Zionsville, I’m sorry for your loss.

Funkhouser

Lana Funkhouser was more than a resident. She was a wealth of knowledge of all things Zionsville, including anecdotes about residents, the history of town buildings or how town processes and policies evolved.

At her funeral, it was said that, “Lana’s love was her town.”

It certainly was. She served as vice president of the Board of Zoning appeals. She was named Town Crier in 2002. She was president of the Plan Commission for 16 years. She founded People of Zionsville for the Aesthetics of Zionsville to help beautify the town, ensuring new trees were planted when development razed them.

She was a graduate of Zionsville Community High School, where she was a cheerleader and prom queen.
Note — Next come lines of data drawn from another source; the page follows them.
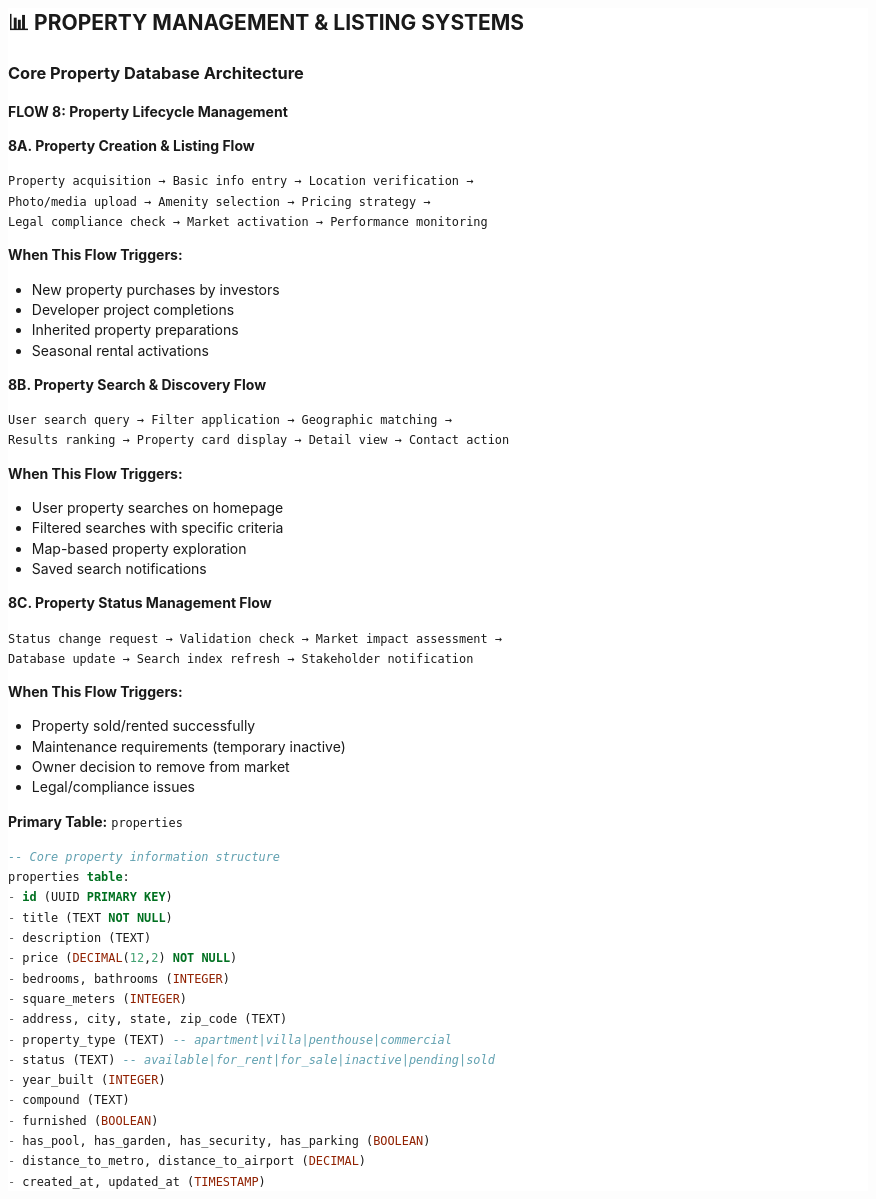 
## 📊 PROPERTY MANAGEMENT & LISTING SYSTEMS

### **Core Property Database Architecture**

**FLOW 8: Property Lifecycle Management**

**8A. Property Creation & Listing Flow**
```
Property acquisition → Basic info entry → Location verification → 
Photo/media upload → Amenity selection → Pricing strategy → 
Legal compliance check → Market activation → Performance monitoring
```
**When This Flow Triggers:**
- New property purchases by investors
- Developer project completions
- Inherited property preparations
- Seasonal rental activations

**8B. Property Search & Discovery Flow**
```
User search query → Filter application → Geographic matching → 
Results ranking → Property card display → Detail view → Contact action
```
**When This Flow Triggers:**
- User property searches on homepage
- Filtered searches with specific criteria
- Map-based property exploration
- Saved search notifications

**8C. Property Status Management Flow**
```
Status change request → Validation check → Market impact assessment → 
Database update → Search index refresh → Stakeholder notification
```
**When This Flow Triggers:**
- Property sold/rented successfully
- Maintenance requirements (temporary inactive)
- Owner decision to remove from market
- Legal/compliance issues

**Primary Table:** `properties`
```sql
-- Core property information structure
properties table:
- id (UUID PRIMARY KEY)
- title (TEXT NOT NULL)
- description (TEXT)
- price (DECIMAL(12,2) NOT NULL)
- bedrooms, bathrooms (INTEGER)
- square_meters (INTEGER)
- address, city, state, zip_code (TEXT)
- property_type (TEXT) -- apartment|villa|penthouse|commercial
- status (TEXT) -- available|for_rent|for_sale|inactive|pending|sold
- year_built (INTEGER)
- compound (TEXT)
- furnished (BOOLEAN)
- has_pool, has_garden, has_security, has_parking (BOOLEAN)
- distance_to_metro, distance_to_airport (DECIMAL)
- created_at, updated_at (TIMESTAMP)
```
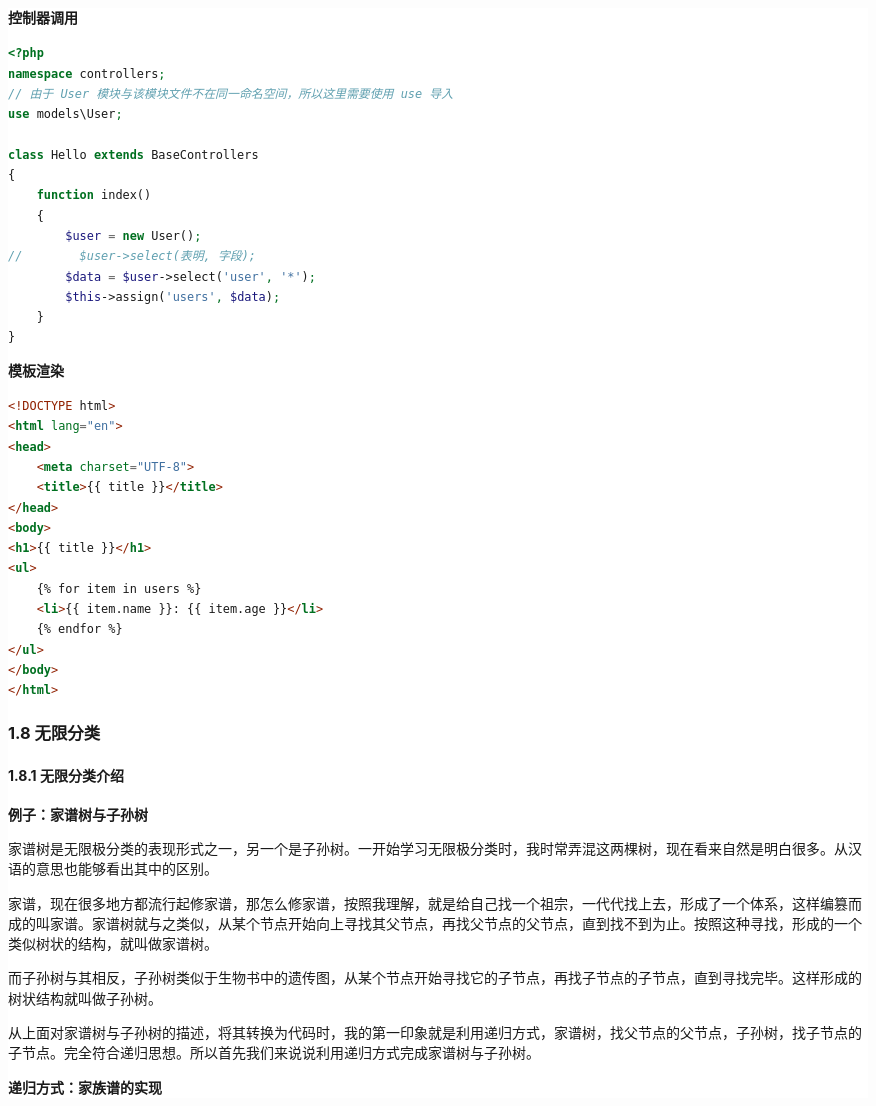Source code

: **控制器调用**

```php
<?php
namespace controllers;
// 由于 User 模块与该模块文件不在同一命名空间，所以这里需要使用 use 导入
use models\User;

class Hello extends BaseControllers
{
    function index()
    {
        $user = new User();
//        $user->select(表明, 字段);
        $data = $user->select('user', '*');
        $this->assign('users', $data);
    }
}
```

**模板渲染**

```html
<!DOCTYPE html>
<html lang="en">
<head>
    <meta charset="UTF-8">
    <title>{{ title }}</title>
</head>
<body>
<h1>{{ title }}</h1>
<ul>
    {% for item in users %}
    <li>{{ item.name }}: {{ item.age }}</li>
    {% endfor %}
</ul>
</body>
</html>
```

### 1.8 无限分类

#### 1.8.1 无限分类介绍

**例子：家谱树与子孙树**

家谱树是无限极分类的表现形式之一，另一个是子孙树。一开始学习无限极分类时，我时常弄混这两棵树，现在看来自然是明白很多。从汉语的意思也能够看出其中的区别。

家谱，现在很多地方都流行起修家谱，那怎么修家谱，按照我理解，就是给自己找一个祖宗，一代代找上去，形成了一个体系，这样编篡而成的叫家谱。家谱树就与之类似，从某个节点开始向上寻找其父节点，再找父节点的父节点，直到找不到为止。按照这种寻找，形成的一个类似树状的结构，就叫做家谱树。

而子孙树与其相反，子孙树类似于生物书中的遗传图，从某个节点开始寻找它的子节点，再找子节点的子节点，直到寻找完毕。这样形成的树状结构就叫做子孙树。

从上面对家谱树与子孙树的描述，将其转换为代码时，我的第一印象就是利用递归方式，家谱树，找父节点的父节点，子孙树，找子节点的子节点。完全符合递归思想。所以首先我们来说说利用递归方式完成家谱树与子孙树。

**递归方式：家族谱的实现**
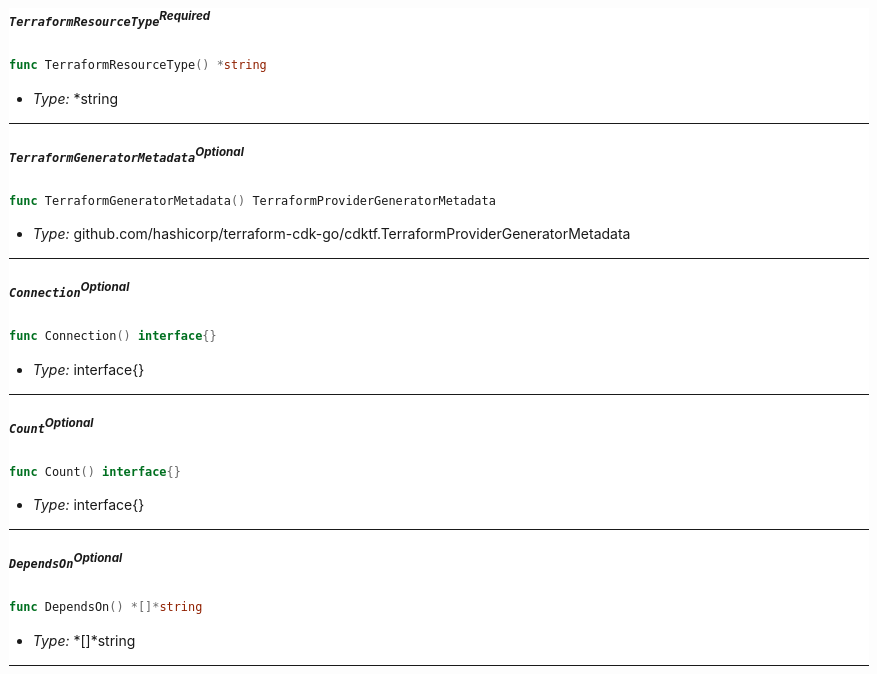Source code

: 
##### `TerraformResourceType`<sup>Required</sup> <a name="TerraformResourceType" id="@cdktf/provider-gitlab.serviceGithub.ServiceGithub.property.terraformResourceType"></a>

```go
func TerraformResourceType() *string
```

- *Type:* *string

---

##### `TerraformGeneratorMetadata`<sup>Optional</sup> <a name="TerraformGeneratorMetadata" id="@cdktf/provider-gitlab.serviceGithub.ServiceGithub.property.terraformGeneratorMetadata"></a>

```go
func TerraformGeneratorMetadata() TerraformProviderGeneratorMetadata
```

- *Type:* github.com/hashicorp/terraform-cdk-go/cdktf.TerraformProviderGeneratorMetadata

---

##### `Connection`<sup>Optional</sup> <a name="Connection" id="@cdktf/provider-gitlab.serviceGithub.ServiceGithub.property.connection"></a>

```go
func Connection() interface{}
```

- *Type:* interface{}

---

##### `Count`<sup>Optional</sup> <a name="Count" id="@cdktf/provider-gitlab.serviceGithub.ServiceGithub.property.count"></a>

```go
func Count() interface{}
```

- *Type:* interface{}

---

##### `DependsOn`<sup>Optional</sup> <a name="DependsOn" id="@cdktf/provider-gitlab.serviceGithub.ServiceGithub.property.dependsOn"></a>

```go
func DependsOn() *[]*string
```

- *Type:* *[]*string

---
After several years in California, she returned to Indiana and later settled in her grandmother’s house in the village, where my family and I eventually became her neighbors.

Away from Zionsville, she had another side, a fantastically successful career in hospital administration and human resources at St. Vincent and IU Health West Hospital. My family never saw that side of Lana – to us she was pure Zionsville.

We never heard her complain about our kids squealing up and down the street or bikes running over her beautiful flowers, yet we never heard her complain about cancer, either.

When Lana was diagnosed with basil cell myeloma six years ago it didn’t stop her. She approached it with hopeful determination, trying multiple transfusions, cocktails and treatments. She never showed how much pain she endured. She continued to fight. She cheered cyclists during Miles for Myeloma events. She helped raise funds for the organization during her life and asked for donations to the same foundation upon her death.

On Jan. 21, she lost the fight against cancer, but her legacy lives on.

Zionsville will miss Lana. The rest of us will, too.